By Second City. At: Second City Mainstage Theater, 1616 N. Wells St.. Tickets: 312-337-3992; $23-29 . Runs through: April 2 ( Tues-Sun ), with some additional performances after April 2
"Do you ever have deja vu?" Andie MacDowell's Rita asks Phil Connors, played by Bill Murray, in the classic '90s comedy Groundhog Day.
"Didn't you just ask me that?" Phil responds, playfully, though he's been seducing her for "days," carefully trying to get his moves right with each recurring day.
The truth is you haven't seen a Second City show like Fool Me Twice, Deja Vu, the company's 104th revue, which opened on its mainstage earlier this month. The phenomenon of having experienced a certain situation before proved comedy gold for Groundhog Day and it clearly has its benefits in the world of sketch comedy, putting a framework around Second City's often sharp and topical humor.

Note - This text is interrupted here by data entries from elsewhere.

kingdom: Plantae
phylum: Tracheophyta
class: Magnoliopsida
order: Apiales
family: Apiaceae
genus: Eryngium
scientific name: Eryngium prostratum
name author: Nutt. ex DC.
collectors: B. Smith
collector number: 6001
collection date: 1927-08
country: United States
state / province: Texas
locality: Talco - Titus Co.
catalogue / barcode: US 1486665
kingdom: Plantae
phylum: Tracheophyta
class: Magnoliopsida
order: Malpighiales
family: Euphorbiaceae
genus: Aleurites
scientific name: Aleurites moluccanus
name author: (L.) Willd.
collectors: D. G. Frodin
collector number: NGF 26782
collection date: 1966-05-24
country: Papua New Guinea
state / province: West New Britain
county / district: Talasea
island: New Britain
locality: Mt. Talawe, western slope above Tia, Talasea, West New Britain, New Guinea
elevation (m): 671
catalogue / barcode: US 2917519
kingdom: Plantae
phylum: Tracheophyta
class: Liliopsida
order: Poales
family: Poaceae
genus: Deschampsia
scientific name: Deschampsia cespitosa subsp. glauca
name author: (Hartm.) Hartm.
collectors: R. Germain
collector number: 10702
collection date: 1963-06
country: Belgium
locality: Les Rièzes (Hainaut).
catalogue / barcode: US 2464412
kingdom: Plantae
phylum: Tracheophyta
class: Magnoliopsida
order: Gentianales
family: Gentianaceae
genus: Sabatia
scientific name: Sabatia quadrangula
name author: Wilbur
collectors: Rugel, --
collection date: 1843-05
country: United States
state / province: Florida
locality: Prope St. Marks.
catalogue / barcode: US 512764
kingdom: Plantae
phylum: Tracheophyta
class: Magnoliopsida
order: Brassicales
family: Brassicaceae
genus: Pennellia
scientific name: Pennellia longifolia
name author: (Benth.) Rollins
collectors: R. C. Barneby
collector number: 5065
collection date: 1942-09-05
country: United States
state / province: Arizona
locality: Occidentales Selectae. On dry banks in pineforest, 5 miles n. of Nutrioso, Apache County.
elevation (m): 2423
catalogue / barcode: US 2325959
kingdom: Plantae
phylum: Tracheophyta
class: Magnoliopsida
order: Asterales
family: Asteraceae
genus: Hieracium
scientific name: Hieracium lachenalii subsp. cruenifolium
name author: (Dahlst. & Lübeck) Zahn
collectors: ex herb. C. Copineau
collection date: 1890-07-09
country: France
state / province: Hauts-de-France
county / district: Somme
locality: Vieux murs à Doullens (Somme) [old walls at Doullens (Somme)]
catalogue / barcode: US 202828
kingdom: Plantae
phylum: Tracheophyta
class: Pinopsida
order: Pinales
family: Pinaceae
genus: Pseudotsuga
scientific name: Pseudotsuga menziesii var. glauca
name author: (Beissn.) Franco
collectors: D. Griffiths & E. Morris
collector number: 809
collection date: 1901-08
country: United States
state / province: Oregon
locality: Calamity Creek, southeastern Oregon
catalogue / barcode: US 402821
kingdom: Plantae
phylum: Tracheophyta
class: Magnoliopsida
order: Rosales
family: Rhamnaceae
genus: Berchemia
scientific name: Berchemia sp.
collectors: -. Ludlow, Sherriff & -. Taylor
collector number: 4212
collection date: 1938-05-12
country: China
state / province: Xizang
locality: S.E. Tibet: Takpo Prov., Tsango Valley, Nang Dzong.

In a time when we constantly find ourselves asking, "Isn't this 2015? How is ___ still a problem?", Fool Me Twice provides a comical outlook on present times through an ever-changing lens. The show shifts regularly from insightful to challenging the audience to, of course, making fun of the audience. No one is safe, not even millennials.
How the cast of six ( Second City veterans Chelsea Devantez, Paul Jurewicz and Daniel Strauss, with new cast members Sarah Shook, Rashawn Nadine Scott and Jamison Webb ) have crafted the show around the theme is unclear until the second act, when the first-act jokes resurface in surprising ways. Fortunately, the individual sketches are funny enough, deja vu or no.
Hollywood whitewashing, superhuman expectations for young mothers and, of course, the current slate of presidential candidates are among the many topics that speak to the climate of 2015 and serve as a hilarious year in review. A couple sketches imagine this year as if it were the past and the future, reminding us how improved but still flawed society has become.
But the show's real genius are the tie-ins in the second act, which see all the first-act sketches flipped and mixed up in inventive and surprising ways that catch the audience off-guard and test our memory of the first half of the show. It evokes the effectiveness of a standup comedian successfully calling back to an earlier joke when the audience didn't see it coming.
The artistic point of this exercise isn't entirely clear in spite of the show's wrap-up musical finale, but there's something meaningful to latch on to regardless, it's just a little more subjective to each audience member in terms of what will provoke thought or laughter or how the "daja vu" tactic will resonate.
Relevant, fresh and clever, this revue might fool you into thinking twice about some timely issues or even your own shtickand maybe you'll be tricked into seeing it again.